Rumours abounded last night that Aston Villa boss Gerard Houllier has become so obsessed with planning an end-of-season, open-top bus tour of Birmingham to celebrate a mid-table finish that he deliberately spurned the chance of reaching a cup final.
A source within the club contacted the Cutter immediately following their 3-0 reversal to Man City in their 6th round clash to air his condemnation at the Frenchman’s folly.
Although his identity shall remain anonymous we can reveal that it may or may not have been assistant gaffer Gary McAllister.
‘When Gerard arrived relegation was a real possibility’, our source said, in a distinctive Scottish accent. ‘But soon enough we began picking up some valuable points and confidence was restored. I personally no longer dreaded looking at the table in the Sunday papers and we looked safe enough. There have even been whispers at the training ground of pushing for a top ten finish which, in fairness, is not beyond us by any stretch.’
‘Which is all great and lovely. The problem is though, from the very moment Gerard made the manager’s office his own he became too all-consumed with ending the season twelfth or higher. It became an obsession, to such an extent that I once caught him in the canteen moulding a huge number 12 out of mashed potato, like that fella Richie Dreyfuss in Close Encounters. Once twelfth became a real likelihood he began making plans for an open-top bus tour around the city to celebrate. And that’s when the madness truly started.’
Villa travelled to the City of Manchester stadium last night very much in form and only four matches away from possibly securing their first major silverware for fifteen years. Unless you count their Intertoto success in 2001. Which nobody ever does or should.
The Claret and Blue army were rubbing their hands at the prospect of seeing the likes of Young, Downing and Albrighton troubling a City side who have been struggling of late.
They were understandably surprised therefore, and not a little bit miffed, to discover that such stars – who have been on fire recently – demoted to the bench and replaced by talented, but callow, youngsters.
Our source reveals why such a lacklustre selection was made.
‘Gerard saw the cup as a distraction – a threat even – to his precious bus tour. Not only would the extra games tired the lads out and mean we might drop down a place or two in the league come May, but also if we had an actual trophy to show off on the tour that would throw all his plans completely off kilter’.

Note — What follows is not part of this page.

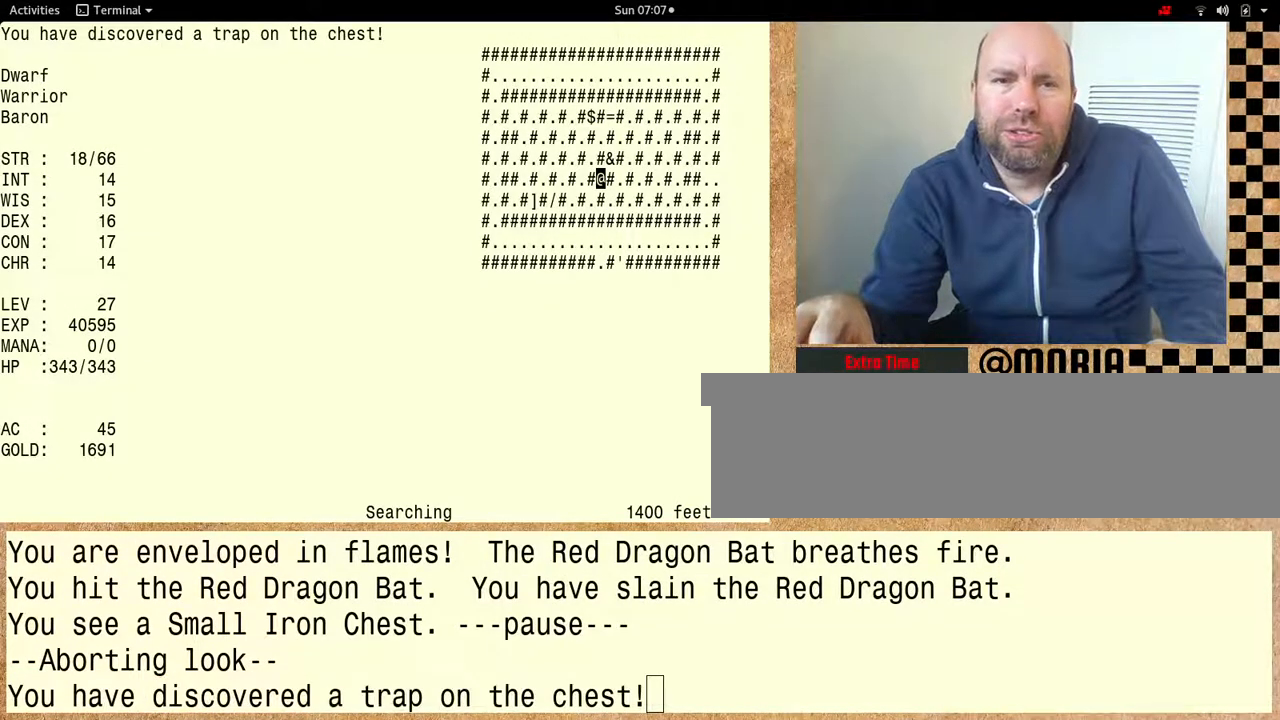
{"keys": ["shift"], "events": []}
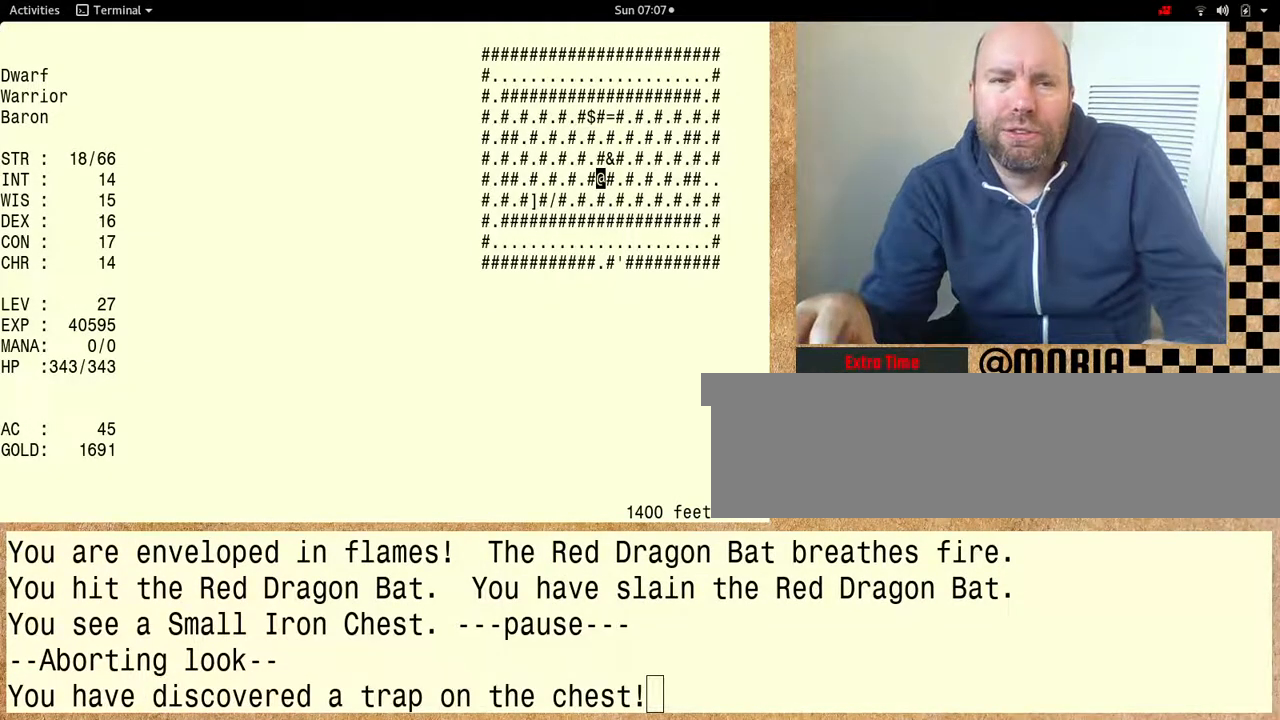
{"keys": ["shift"], "events": []}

‘You see what he plans – and bear in mind this is all he talks and thinks about, to the detriment of sleep or toiletry requirements – is a celebration of the average. He has a typical French abstract view of things and likes the idea of revelling in the ordinary. If you ask me he’s seen too many Eric Rohmer flicks but there you go.’
The Cutter understands that Houllier’s plans for the tour dominate every available space in his small, cramped office. Potential routes have been carefully drawn up and tacked to the walls, along with numerous phone numbers of possible participants.
Our source adds, ‘He has several middle of the road performers scheduled to appear on the town hall balcony playing acoustic, average songs. These include Scouting For Girls and of course local bland-masters UB40. Naturally the speakers will be set to not too loud, not too quiet. The team have been instructed to only wave half-heartedly to any fans daft enough to turn up and the bus driver will be forced to keep his vehicle at a steady 30 throughout, even on the A-roads. He’s thought of everything to be fair.’
‘He’s even taken charge of the banquet that will follow afterwards. He’s asked the mayor not to wear his official attire – just a plain grey suit – and has personally over-seen the menu which will be porridge followed by pasta. Just pasta, no sauce or anything. He deliberated for a long time about the addition of pate but eventually considered it too risky.’
The Frenchman was unavailable to comment last night having gone to bed at a very reasonable hour.